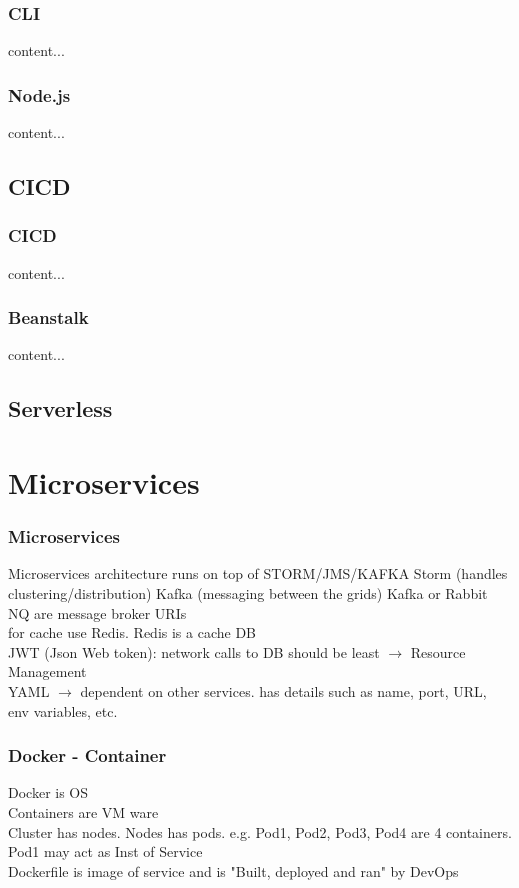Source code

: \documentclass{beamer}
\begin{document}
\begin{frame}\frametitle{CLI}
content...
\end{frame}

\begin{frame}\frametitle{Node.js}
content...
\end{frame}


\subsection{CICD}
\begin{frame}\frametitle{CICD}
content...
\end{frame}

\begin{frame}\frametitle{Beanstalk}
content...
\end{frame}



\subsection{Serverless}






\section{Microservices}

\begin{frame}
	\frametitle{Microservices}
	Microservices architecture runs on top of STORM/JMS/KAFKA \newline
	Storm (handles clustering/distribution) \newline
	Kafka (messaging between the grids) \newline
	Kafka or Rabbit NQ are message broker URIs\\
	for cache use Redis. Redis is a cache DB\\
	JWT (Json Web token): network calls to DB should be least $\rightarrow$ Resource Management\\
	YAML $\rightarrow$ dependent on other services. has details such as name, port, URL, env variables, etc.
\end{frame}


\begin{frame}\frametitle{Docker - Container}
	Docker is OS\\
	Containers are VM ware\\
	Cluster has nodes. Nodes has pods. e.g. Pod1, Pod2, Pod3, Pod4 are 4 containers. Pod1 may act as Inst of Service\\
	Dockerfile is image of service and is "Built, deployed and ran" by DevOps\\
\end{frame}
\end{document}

### ACTIVITY
Read through the records above and copy the lines that contain "CICD".

### WRITTEN RESPONSE
\subsection{CICD}
\begin{frame}\frametitle{CICD}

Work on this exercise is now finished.